Most adults with advanced neoplasia will require a clinical trial. The need for a clinical trial is most commonly for patients whose disease has progressed following standard therapy.
Patients treated with chemotherapy for myeloma may experience a variety of side effects. These side effects are not necessarily necessarily a reflection of the underlying cause or a surrogate marker for disease progression. The most common side effects of chemotherapy reported in this population are febrile neutropenia, peripheral neuropathy, anemia, and pulmonary toxicity. Symptoms usually manifest within 3 to 12 weeks after commencing chemotherapy. The development of aseptic meningitis is a common complication of high doses of cisplatin. In the current study, the incidence of aseptic meningitis in patients receiving cisplatin was 0% (6/637). The most common side effect of thalidomide treatment is peripheral neuropathy.
The treatment of choice is often determined by factors such as the risk to the patient, the risk to the clinician with respect to malpractice suits, and the cost-benefit of the treatment. For example, if there are concerns about the risk of life-threatening bleeding, then therapies that involve the risk of this are not recommended.
In recent years, the researchers are increasingly more concerned about the epigenetic modification of tumor cells, which, in conjunction with the existing mutations, causes tumor cell proliferation, growth, and the development of metastases. Many authors insist on the necessity of the epigenetic modification and metastasis of tumor in the treatment of disease and prevention of metastasis. The combination of these two characteristics is most significant to understand the progress of the disease pathogenesis, metastasis, and treatment by the use of medications. Recent findings have become more and more remarkable and promising research for hematologic neoplasms. A wide variety of drugs is prescribed to control the disease and to prevent tumors development and metastasis.
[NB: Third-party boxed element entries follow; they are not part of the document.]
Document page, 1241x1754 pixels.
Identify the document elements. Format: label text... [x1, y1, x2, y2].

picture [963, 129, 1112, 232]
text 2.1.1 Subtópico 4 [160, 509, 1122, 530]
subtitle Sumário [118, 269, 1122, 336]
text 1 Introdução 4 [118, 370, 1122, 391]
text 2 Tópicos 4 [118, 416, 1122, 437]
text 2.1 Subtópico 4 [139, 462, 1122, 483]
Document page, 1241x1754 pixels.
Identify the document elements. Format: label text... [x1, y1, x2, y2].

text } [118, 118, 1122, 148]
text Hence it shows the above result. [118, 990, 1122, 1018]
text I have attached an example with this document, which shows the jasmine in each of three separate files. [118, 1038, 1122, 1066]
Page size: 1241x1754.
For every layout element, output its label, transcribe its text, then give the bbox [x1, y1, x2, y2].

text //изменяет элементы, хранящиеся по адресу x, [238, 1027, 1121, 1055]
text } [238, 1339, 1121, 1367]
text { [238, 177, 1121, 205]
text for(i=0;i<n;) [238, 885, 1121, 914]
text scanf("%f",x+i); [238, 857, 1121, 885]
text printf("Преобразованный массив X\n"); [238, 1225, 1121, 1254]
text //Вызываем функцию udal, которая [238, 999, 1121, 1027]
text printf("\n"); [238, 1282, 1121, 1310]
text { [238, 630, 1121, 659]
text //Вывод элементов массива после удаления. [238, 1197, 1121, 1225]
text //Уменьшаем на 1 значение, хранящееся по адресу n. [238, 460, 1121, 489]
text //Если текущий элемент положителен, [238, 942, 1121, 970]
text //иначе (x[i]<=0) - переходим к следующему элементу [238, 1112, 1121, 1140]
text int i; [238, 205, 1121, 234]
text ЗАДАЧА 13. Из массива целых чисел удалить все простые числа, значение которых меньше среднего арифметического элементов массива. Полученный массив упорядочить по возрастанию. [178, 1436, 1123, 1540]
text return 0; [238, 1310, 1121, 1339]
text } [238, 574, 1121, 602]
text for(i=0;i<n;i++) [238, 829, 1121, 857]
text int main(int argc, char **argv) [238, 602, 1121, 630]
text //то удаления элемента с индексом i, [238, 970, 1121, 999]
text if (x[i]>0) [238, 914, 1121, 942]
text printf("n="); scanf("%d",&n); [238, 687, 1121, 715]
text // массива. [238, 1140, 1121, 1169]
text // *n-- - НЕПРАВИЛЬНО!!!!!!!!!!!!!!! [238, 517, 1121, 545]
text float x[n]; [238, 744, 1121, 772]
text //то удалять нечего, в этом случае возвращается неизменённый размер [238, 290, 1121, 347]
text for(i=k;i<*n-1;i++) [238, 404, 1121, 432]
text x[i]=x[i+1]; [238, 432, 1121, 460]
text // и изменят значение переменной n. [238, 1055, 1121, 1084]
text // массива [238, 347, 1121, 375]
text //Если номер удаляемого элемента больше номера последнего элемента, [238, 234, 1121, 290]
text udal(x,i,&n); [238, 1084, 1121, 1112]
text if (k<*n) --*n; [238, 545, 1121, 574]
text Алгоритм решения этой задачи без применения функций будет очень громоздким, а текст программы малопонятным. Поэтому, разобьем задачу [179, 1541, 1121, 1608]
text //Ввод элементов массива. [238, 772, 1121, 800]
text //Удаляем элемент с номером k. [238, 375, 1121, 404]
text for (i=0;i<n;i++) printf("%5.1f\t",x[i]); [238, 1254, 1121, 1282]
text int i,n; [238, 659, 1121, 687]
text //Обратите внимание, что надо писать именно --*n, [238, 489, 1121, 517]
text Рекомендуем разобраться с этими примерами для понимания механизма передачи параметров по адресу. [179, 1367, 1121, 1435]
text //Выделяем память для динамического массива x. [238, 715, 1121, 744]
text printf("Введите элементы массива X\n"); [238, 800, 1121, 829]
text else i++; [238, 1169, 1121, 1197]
The major risk factor for these two types of malignancies is occupational exposure to ionizing radiation, particularly nuclear fallout during nuclear weapons testing. The relative risk of leukemia is high and is the highest between 1 and 10 Bq/m. The most common type of leukemia associated with ionizing radiation exposure is chronic myeloid leukemia and the second is acute lymphoblastic leukemia. Exposure to low doses of radiation below 5 mR or low doses of radiation plus a weak and transient exposure to high doses appears not to increase the risk.